He doesn’t pay me compliments as often as I like. He sometimes tells me that I’m sexy, but it sounds hollow and feels empty. He rarely tells me that I’m beautiful, and when he does, it’s generic–the kind of thing that could apply to any girl. Sometimes it hurts my feelings, as I’d like to think I’m not just any girl. At times, I suspect he doesn’t really see me. Sure, he sees some in-his-head construction of dominance, femininity, and assorted characteristics he finds attractive, but sometimes I wonder if he really sees me.
But then, on rare occasions, there are moments when I feel like he does–moments when he seems to look at me, consider me, and I believe he might really see me.

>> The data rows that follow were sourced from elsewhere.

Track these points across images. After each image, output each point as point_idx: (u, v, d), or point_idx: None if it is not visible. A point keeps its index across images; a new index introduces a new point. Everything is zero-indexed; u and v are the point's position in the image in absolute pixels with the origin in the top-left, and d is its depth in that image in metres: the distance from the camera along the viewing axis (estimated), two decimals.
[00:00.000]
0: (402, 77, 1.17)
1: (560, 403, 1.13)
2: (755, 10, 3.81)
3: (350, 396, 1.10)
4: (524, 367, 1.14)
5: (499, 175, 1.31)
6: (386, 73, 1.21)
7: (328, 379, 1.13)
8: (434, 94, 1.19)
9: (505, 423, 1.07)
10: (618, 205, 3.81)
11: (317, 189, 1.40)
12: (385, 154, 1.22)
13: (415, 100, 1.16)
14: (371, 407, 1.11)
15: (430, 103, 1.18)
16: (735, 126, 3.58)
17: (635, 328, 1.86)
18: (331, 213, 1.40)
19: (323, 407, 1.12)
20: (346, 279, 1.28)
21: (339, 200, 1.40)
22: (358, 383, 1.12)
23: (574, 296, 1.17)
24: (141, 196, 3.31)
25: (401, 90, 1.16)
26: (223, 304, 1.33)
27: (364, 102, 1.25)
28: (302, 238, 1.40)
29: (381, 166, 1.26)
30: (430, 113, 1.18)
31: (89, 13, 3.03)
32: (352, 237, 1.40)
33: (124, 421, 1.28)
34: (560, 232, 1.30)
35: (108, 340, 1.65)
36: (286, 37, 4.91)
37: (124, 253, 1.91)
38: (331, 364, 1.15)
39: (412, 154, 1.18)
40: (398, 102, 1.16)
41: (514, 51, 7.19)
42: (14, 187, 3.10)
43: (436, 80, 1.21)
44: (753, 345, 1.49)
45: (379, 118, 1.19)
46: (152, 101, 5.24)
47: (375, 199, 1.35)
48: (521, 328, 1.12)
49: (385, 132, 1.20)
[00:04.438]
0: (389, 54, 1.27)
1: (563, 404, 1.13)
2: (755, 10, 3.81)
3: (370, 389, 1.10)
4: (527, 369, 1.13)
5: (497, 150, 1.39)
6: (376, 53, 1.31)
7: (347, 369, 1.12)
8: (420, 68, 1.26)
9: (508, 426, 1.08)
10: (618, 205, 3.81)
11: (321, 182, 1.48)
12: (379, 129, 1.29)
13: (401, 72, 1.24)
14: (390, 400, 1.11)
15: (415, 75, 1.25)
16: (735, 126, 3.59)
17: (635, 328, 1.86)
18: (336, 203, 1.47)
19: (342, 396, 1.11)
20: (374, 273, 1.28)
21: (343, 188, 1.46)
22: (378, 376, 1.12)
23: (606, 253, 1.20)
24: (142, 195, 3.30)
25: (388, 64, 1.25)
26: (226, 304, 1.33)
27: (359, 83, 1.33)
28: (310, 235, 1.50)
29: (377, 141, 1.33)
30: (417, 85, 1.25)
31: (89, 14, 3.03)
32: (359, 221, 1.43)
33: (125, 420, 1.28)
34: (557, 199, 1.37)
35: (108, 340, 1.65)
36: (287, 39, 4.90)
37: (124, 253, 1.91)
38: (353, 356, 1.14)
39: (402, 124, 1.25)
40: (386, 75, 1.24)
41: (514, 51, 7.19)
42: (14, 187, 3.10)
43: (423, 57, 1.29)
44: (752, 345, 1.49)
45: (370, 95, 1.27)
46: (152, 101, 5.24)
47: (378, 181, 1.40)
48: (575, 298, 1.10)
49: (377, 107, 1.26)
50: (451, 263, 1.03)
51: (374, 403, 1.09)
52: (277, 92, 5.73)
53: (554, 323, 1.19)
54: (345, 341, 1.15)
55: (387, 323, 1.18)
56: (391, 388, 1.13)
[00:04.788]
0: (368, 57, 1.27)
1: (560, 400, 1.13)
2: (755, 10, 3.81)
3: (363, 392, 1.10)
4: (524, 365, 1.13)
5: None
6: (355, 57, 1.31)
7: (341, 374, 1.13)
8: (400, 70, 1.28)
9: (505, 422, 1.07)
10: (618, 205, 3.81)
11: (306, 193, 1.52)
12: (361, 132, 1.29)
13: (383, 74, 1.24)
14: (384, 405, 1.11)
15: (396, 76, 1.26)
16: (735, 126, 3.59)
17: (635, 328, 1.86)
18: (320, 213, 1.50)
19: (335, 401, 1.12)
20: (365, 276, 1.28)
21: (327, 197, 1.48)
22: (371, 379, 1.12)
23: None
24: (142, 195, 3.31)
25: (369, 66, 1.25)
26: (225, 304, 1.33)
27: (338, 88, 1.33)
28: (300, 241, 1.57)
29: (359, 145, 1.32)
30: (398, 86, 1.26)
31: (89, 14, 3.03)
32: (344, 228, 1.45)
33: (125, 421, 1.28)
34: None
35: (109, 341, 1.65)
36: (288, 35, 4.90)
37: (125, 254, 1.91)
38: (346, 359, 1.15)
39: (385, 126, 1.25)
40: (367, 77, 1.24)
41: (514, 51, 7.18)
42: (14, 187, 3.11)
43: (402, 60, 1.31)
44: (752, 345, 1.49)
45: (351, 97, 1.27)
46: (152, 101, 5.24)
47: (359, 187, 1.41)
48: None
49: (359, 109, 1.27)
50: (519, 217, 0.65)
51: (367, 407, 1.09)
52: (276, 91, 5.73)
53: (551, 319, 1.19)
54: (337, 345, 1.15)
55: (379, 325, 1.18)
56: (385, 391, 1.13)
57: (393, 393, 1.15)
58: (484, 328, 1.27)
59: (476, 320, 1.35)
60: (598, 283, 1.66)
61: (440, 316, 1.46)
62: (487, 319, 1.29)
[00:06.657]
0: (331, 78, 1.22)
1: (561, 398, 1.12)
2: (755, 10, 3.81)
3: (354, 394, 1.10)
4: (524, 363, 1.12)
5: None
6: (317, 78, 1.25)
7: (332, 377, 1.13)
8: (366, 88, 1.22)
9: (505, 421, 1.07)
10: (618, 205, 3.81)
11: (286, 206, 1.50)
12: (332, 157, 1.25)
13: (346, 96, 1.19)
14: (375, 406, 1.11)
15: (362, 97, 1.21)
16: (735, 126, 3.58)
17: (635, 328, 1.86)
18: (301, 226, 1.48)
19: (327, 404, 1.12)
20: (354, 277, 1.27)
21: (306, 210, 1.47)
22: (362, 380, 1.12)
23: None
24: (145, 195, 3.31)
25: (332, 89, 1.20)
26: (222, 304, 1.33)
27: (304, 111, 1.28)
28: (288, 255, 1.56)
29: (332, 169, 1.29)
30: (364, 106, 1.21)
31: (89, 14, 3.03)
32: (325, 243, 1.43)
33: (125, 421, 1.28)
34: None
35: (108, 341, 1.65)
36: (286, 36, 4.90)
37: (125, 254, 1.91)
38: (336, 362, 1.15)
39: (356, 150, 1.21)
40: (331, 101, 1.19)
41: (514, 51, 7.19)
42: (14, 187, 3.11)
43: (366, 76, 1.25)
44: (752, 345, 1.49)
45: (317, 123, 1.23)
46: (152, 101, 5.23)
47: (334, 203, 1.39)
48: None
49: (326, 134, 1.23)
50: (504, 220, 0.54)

Last night, I had just stepped out of the shower and had a towel wrapped around me. My hair was still dripping and clung to my face. It was fucking freezing in the house and I walked from the shower to the bedroom to check the thermostat.
I had to stand on my tiptoes to see the controls in the low light. In the too-cool air, when I reached up to adjust the A/C, I felt the edge of the towel rise and skim the bottom of my ass. Without thinking, I smoothed the towel down and tried to cover myself with my hand.
I tapped the buttons on the thermostat but the A/C didn’t shut off and I stretched up and fiddled with the thing for a few moments. J sat on bed behind me, silent. I was actually a little annoyed that he didn’t get up to help me figure it out.
And then it came out of nowhere, “God… You’re really beautiful.”
“What?” I half laughed to the wall, my back still to him, poking at the controls.
“I said you’re really beautiful.”
I turned to look at him and read sincerity on his face, accompanied an unblinking stare and the dumbest goofy smile. In that moment, at that time, in that place, he really found me beautiful. He meant it and I believed him.